An Extendable Gaussian Mixture Model for Lane-Based Queue Length Estimation Based on License Plate Recognition Data

Abstract

Most existing studies on queue length estimation based on license plate recognition (LPR) data require multisection LPR data. Studies based on single-section LPR data cannot ensure the accuracy and stability of the estimates when missed detections occur, which greatly limits the practicability of existing studies. Therefore, using single-section LPR data, this study proposes a lane-based queue length estimation method based on a two-dimensional Gaussian mixture model. First, the LPR data were processed to obtain the departure times and time headway of vehicles. Then, the two-dimensional Gaussian distributions of queued vehicles and nonqueued vehicles were fitted, and the expectation-maximization algorithm was adopted to solve the distribution parameters. Finally, the queuing status of each vehicle was determined, and the lane-based queue length was estimated based on the last identified queued vehicle in the cycle.

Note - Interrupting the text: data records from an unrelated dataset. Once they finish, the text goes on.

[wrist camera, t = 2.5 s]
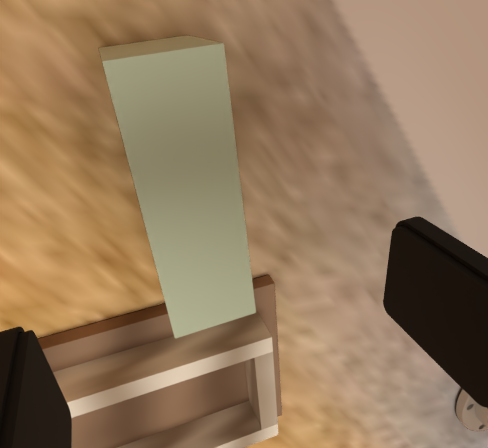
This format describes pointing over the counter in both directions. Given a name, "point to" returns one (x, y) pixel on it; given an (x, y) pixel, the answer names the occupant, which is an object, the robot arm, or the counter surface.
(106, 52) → the bar
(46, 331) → the counter surface
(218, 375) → the brown rectangular tray
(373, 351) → the counter surface
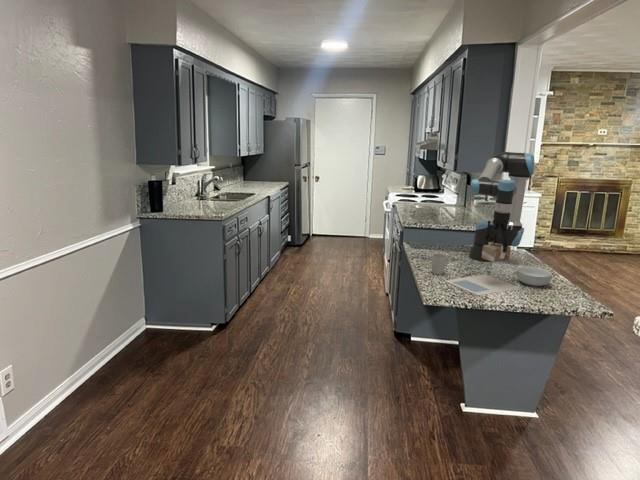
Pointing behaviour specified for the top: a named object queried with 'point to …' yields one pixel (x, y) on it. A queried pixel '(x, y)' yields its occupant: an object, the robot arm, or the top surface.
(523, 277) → the cereal bowl
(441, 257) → the cup
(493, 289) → the mat
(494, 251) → the block
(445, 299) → the top surface
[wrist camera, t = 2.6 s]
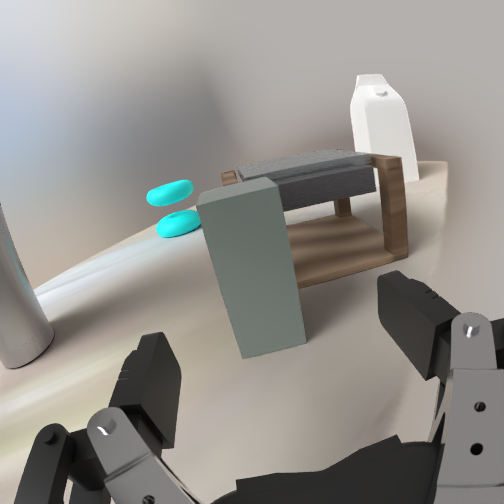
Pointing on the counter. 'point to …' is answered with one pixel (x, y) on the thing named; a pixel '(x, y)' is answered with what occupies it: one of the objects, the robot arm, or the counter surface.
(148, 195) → the donuts
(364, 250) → the frame
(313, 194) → the trapdoor
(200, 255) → the counter surface
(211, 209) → the soapstone block
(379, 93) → the milk
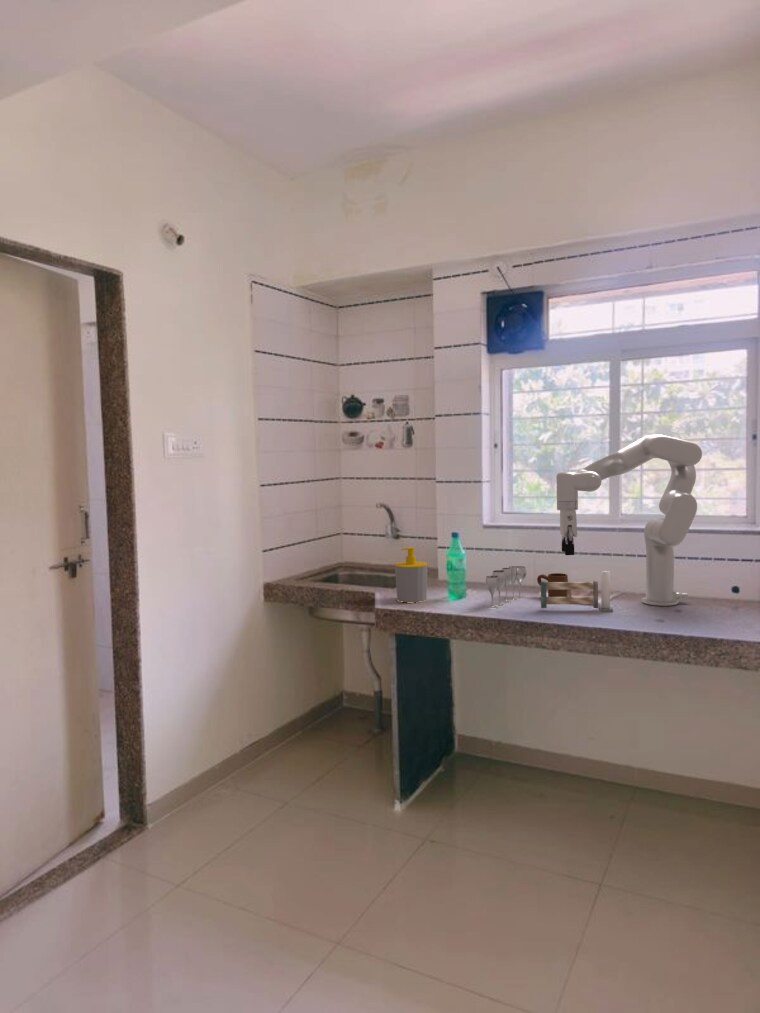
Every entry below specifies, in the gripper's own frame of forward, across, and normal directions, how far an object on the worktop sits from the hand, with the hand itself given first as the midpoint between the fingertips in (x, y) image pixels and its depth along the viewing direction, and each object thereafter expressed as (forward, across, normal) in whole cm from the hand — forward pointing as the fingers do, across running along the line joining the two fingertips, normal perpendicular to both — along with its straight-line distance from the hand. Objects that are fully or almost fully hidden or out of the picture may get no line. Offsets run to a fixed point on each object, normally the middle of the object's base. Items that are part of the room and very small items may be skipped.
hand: (567, 553), depth 253 cm
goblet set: (+20, +7, +22) cm, 31 cm away
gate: (+19, -7, +1) cm, 20 cm away
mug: (+20, +14, +4) cm, 25 cm away
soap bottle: (+20, +11, +59) cm, 63 cm away
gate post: (+20, -7, -12) cm, 24 cm away
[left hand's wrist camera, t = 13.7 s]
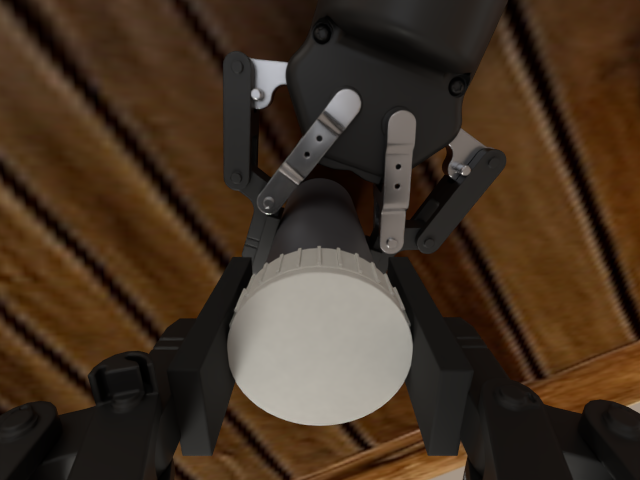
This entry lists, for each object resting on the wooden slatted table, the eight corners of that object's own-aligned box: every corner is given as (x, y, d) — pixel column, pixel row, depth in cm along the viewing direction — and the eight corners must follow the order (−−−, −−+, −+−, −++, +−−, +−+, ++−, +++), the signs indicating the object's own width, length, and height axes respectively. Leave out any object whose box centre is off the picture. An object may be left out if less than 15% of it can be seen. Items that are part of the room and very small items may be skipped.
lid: (224, 368, 13) (210, 408, 11) (255, 225, 11) (242, 247, 9) (372, 399, 13) (380, 442, 12) (426, 268, 11) (445, 296, 10)
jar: (274, 224, 25) (216, 370, 11) (305, 165, 24) (285, 247, 10) (332, 254, 26) (348, 425, 12) (366, 198, 25) (429, 319, 11)
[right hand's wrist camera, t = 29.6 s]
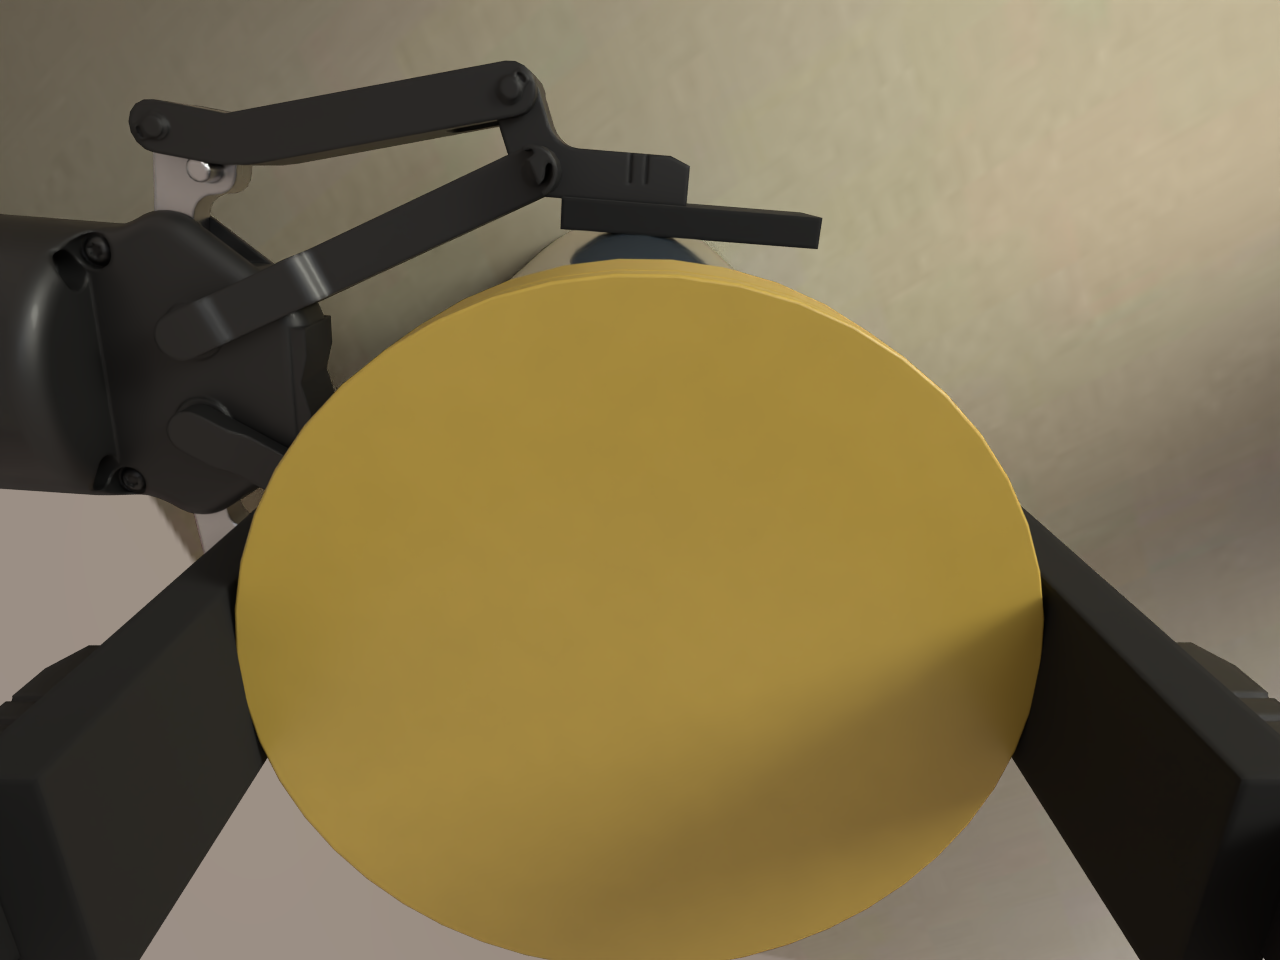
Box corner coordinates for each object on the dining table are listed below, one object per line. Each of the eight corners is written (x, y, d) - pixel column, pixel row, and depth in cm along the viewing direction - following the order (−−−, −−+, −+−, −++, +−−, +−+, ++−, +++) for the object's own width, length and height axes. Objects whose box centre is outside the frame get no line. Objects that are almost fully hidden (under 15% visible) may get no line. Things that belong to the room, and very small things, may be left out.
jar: (447, 310, 28) (219, 484, 13) (674, 162, 27) (733, 153, 11) (589, 516, 31) (547, 865, 16) (802, 394, 30) (995, 647, 14)
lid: (765, 958, 14) (780, 1050, 13) (198, 742, 13) (139, 819, 11) (1143, 475, 11) (1221, 522, 10) (447, 100, 9) (411, 88, 8)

The empirical results showed that the mean absolute errors (MAEs) of the proposed method were just 1.3 veh/cycle under no missed detections and 2 veh/cycle under a 20% missed detection rate, outperforming existing methods. The simulation results indicate that the proposed method can achieve accurate estimates under various traffic demands. In addition, the proposed method can be extended to real-time applications and multisection LPR systems.